Monday, April 07, 2008
The Whale Chase
I was going to skip the Redwoods and just go straight over to Newport, but couldn't do it in the end. Hiking these forests and standing in their rainy, cathedral-like silence was too important to pass by without a reason better than an unfocused desire to make good time.
A child of wood and sap, alive within the tree.
So much for March going out like a mild-mannered ruminant.
The rough weather was enough to keep the migrating gray whales far off the shore, but during a few calm interludes, there were visible flukes and the occasional triple pattern spouts of the great beasts coming up for air.
The Sea Gypsy
By Richard Hovey
I am fevered with the sunset
I am fretful with the bay
For the wander-thirst is on me
And my soul is in Cathy.
There’s a schooner in the offing,
Wither her topsails shot with fire,
And my heart has gone aboard her
For the Islands of Desire.
I must forth again to-morrow!
With the sunset I must be
Hull down on the rail of rapture
In the wonder of the sea.
Highway 101 at its best
One of the world’s largest sea caves, filled with a hundred or so barking sea lions.
My lighthouse shot, from the north side of the cave.
Uncovered by the storms and violence of this last winter, ghost forests.
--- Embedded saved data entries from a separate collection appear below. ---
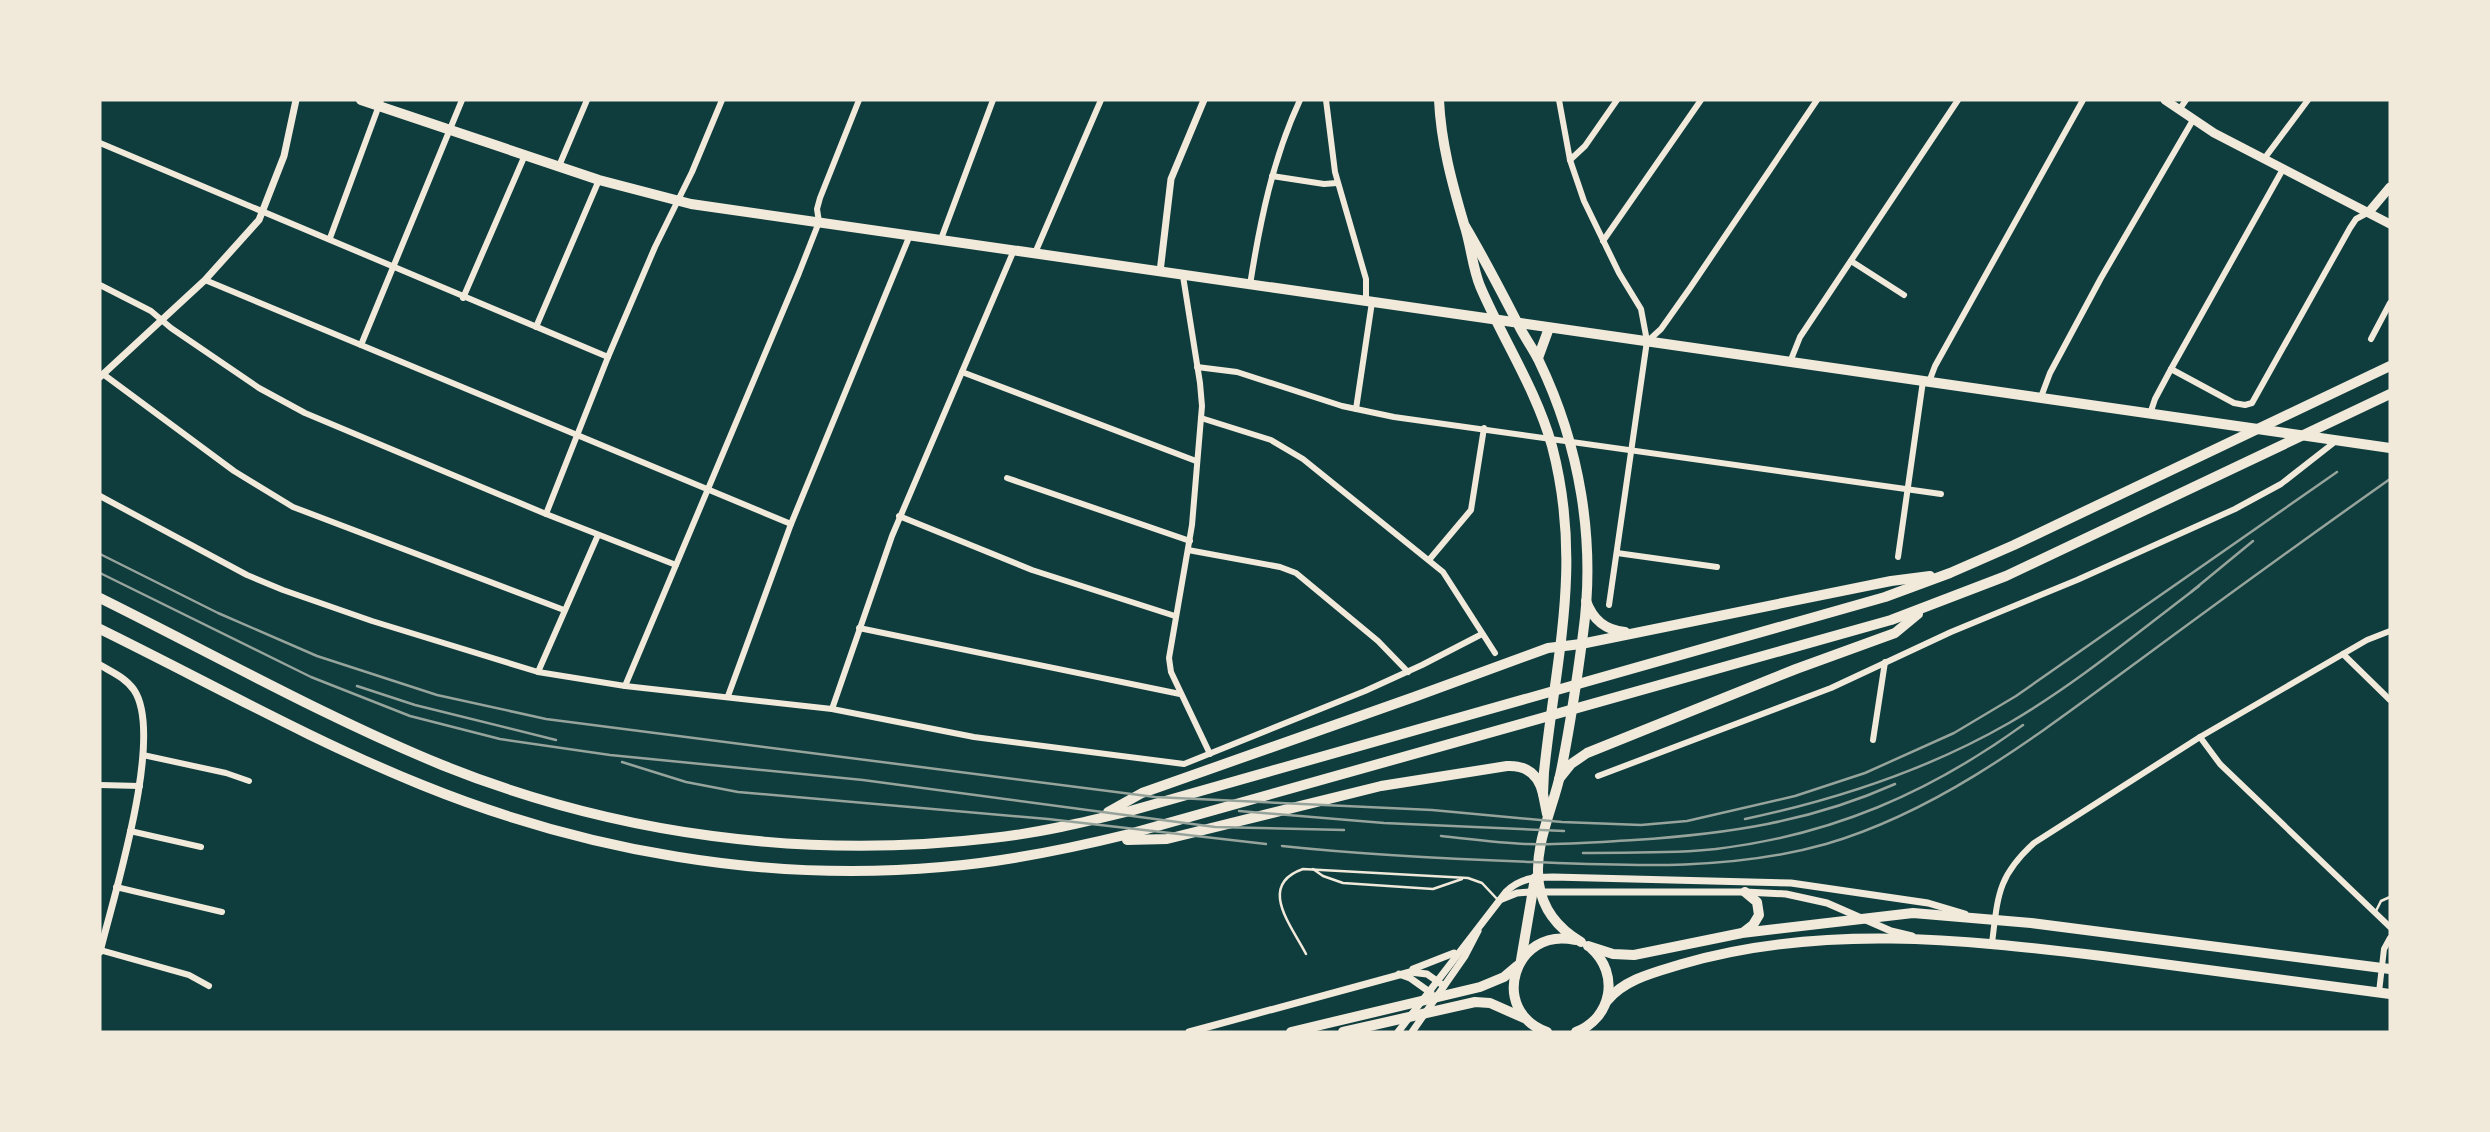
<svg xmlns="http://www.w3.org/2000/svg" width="2490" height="1132" font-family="Roboto,sans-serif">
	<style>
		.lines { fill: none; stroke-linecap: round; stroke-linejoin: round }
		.service { stroke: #f1e9da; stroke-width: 2.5 }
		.minor { stroke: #f1e9da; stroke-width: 6 }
		.tertiary { stroke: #f1e9da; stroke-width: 7 }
		.secondary { stroke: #f1e9da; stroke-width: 9 }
		.primary { stroke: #f1e9da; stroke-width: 10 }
		.motorway { stroke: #f1e9da; stroke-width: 10 }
		.rail { stroke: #97a49c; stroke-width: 2.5 }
	</style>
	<rect width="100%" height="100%" fill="#0f3d3e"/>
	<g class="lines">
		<g class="service">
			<path d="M1313,869L1323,876L1343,883L1433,889L1462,879"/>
			<path d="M2376,911L2381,901L2390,897"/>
			<path d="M1306,954C1291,925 1257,885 1303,869L1468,878L1482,883L1498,900"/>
		</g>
		<g class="minor">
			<path d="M1326,100L1335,172L1366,279V301"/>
			<path d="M1559,100L1570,160L1584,201L1619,273L1641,309L1647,341L1609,605"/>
			<path d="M2179,110L2186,100"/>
			<path d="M100,143L608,357"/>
			<path d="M2264,159L2308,100"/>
			<path d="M1570,160L1585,146L1617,100"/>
			<path d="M559,166L587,100"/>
			<path d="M1272,176L1324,184L1337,183"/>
			<path d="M330,238L381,100"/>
			<path d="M941,239L993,100"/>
			<path d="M1603,241L1701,100"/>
			<path d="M1035,253L1101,100"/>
			<path d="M1851,261L1904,295"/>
			<path d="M1183,276L1200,383L1202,406L1192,525L1169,658L1171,672L1210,754"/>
			<path d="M205,280L791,524"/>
			<path d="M100,285L151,311L171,328L259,388L305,413L546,514L676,565"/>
			<path d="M1250,285C1260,221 1273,158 1300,100"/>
			<path d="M463,298L525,155"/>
			<path d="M536,327L599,180"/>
			<path d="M2371,339L2390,303"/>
			<path d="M1649,340L1661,329L1690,288L1817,100"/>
			<path d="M361,345L462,100"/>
			<path d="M1790,362L1800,337L1958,100"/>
			<path d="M1197,367L1237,372L1342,406L1394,417L1941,494"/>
			<path d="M2171,369L2234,403L2245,405L2252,403L2350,228L2356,219L2369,212"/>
			<path d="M962,372L1196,461"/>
			<path d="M103,374L234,471L293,507L564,610"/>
			<path d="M1929,382L1935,366L2083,100"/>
			<path d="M2041,397L2050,373L2101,278L2193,120"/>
			<path d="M1356,409L1372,302"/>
			<path d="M2150,414L2155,399L2171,369L2283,169"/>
			<path d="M1201,418L1271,440L1303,459L1443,572L1495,653"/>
			<path d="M1007,478L1190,541"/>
			<path d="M100,496L247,575L283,590L372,621L538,672L625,686L832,709L974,737L1184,764L1365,691L1422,665L1482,634"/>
			<path d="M546,514L608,357L655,247L692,172L722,100"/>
			<path d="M899,516L1032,570L1175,616"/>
			<path d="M1188,550L1280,567L1296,573L1378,641L1408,672"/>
			<path d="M1617,553L1717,567"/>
			<path d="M1898,557L1923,381"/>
			<path d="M1429,560L1471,510L1484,428"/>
			<path d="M859,628L1180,694"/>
			<path d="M2343,654L2390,700"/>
			<path d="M538,672L598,535"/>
			<path d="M625,686L799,273L819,222L817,209L820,198L859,100"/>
			<path d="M728,696L791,524L910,235"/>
			<path d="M832,709L892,536L1014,250"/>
			<path d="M2200,737L2220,764L2390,927"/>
			<path d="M1873,740L1885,662"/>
			<path d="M143,755L226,773L249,781"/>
			<path d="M1598,776L1831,688L1951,632L2077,580L2235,509L2281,484L2336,441"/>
			<path d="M100,785L140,786"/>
			<path d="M130,831L201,847"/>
			<path d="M116,887L222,912"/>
			<path d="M1992,943C1998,896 1997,877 2034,843L2200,737L2367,640L2390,631"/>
			<path d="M100,950L189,975L209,986"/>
			<path d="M2379,992L2384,949L2390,938"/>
		</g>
		<g class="tertiary">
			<path d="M1160,272L1171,179L1204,100"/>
			<path d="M100,377L205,280L259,220L284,156L296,100"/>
			<path d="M100,665C112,672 126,678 134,690C165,736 113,898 100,952"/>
			<path d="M1502,899L1517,893L1529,892H1745L1786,894L1827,903L1891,931L1912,936"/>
			<path d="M1413,969L1454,953"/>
			<path d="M1399,974L1410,978L1431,993"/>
			<path d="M1189,1032L1410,972L1427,974L1444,986"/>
			<path d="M1398,1032L1506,892C1519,878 1536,877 1553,877L1791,883L1928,903L1965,914"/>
			<path d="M1412,1032L1465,956L1478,931"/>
		</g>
		<g class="secondary">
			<path d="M2165,100L2214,133L2390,224"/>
			<path d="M2369,212L2390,187"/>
		</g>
		<g class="primary">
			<path d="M361,100L599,180L691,204L2390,448"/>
			<path d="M1439,100C1441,143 1452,183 1464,224C1471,245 1472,266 1480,286C1503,340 1536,389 1552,446C1583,564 1556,656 1544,772L1543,794L1547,814"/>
			<path d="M1465,226C1484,258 1501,291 1518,324C1524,337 1533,348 1539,361C1580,446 1596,541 1583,634C1577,680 1570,726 1561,771C1554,807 1533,845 1539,884C1543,911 1559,929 1581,942"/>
			<path d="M1538,358L1549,328"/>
			<path d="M1744,932L1753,925L1759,915L1757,902L1745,892"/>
			<path d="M1588,946L1613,954L1634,955L1742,933L1913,913L2031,923L2390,969"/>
			<path d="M1521,960L1535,878"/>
			<path d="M1607,1001C1624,979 1656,972 1682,964C1820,924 1961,939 2102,956C2198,968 2294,982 2390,994"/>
			<path d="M1291,1032L1480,987L1504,977L1517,966"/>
			<path d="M1343,1032L1475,1002L1490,1003L1524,1018"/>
			<path d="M1547,1032C1488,1011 1514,926 1575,940"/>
			<path d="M1576,1032C1612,1018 1620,974 1591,948"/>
		</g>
		<g class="motorway">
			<path d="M100,598C213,654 325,717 442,765C616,835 806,860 992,838C1039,833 1085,822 1130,811L1885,597L1950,573L2014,545L2390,366"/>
			<path d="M1586,601C1593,620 1605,630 1625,632"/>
			<path d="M100,629C206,681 313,741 422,785C585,851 766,883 942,867C1005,862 1068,849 1129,834L1891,620L2006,576L2390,394"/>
			<path d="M1559,779L1571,764L1587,753L1796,669L1895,633L1918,614"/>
			<path d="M1108,812L1142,793L1414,697L1548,648L1581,644L1891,581L1930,576"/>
			<path d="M1127,840L1167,839L1381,786L1507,766C1527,765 1539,775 1543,794"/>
		</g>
		<g class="rail">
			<path d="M100,554L218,613L317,656L437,695L546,719L1155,797L1432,810L1562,822L1641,825L1687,821L1795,796L1865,773L1954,733L2016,696L2337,472"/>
			<path d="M100,573L311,677L410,716L500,739L610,755L863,780L1215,827L1344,830"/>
			<path d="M2191,592L2253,541"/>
			<path d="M357,686L415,705L556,740"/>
			<path d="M622,762L686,782L738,792L1048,819L1266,844"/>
			<path d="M1239,811L1384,823L1564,831"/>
			<path d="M1745,819C1835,800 1929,769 2009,723C2076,684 2137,633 2199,586"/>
			<path d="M1441,836C1470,839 1498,843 1527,844C1563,845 1599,842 1634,840C1727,834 1810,822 1895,784"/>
			<path d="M1282,846C1366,855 1449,859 1533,862C1631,866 1731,871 1826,844C1942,810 2040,733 2137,662C2221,600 2305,539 2390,479"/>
			<path d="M1583,853C1627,852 1672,854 1716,849C1832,835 1929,793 2023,725"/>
		</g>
	</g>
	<rect width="2490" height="1132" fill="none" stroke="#f1e9da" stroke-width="203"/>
</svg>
2,000 to 4,000 years old, these root systems and trunks belong to a forest, which appears to have been abruptly submerged by the sea several millennia ago.
The same beach last October
The Newport aquarium
Japanese spider crabs. Supposedly, these live for up to 100 years.
I picked Canary Row for my travel book because I wanted a novel about being somewhere, or about being just in general. My life has been way too much of a process this last year and not enough of an existence. Perhaps this is an unavoidable aspect of starting over again, from the ground up in almost every way.
Heading south into Hood River on the way home. I would like to scale Mt. Hood in the future when I take up mountain climbing again. It is such a gorgeous peak, one that has served as a landmark for many of my travels, whether seen from an airplane window when coming home from Europe or from the windshield of a car while journeying up and down the west coast region.
Overall a good, good trip — exactly what was needed. The interview at the research center seemed to go well, and I can easily see myself settling in Portland for the indefinite future if everything works out. It would be great to live in a location with a multitude of cultural and natural activities right outside my door and even more only minutes or a few hours away.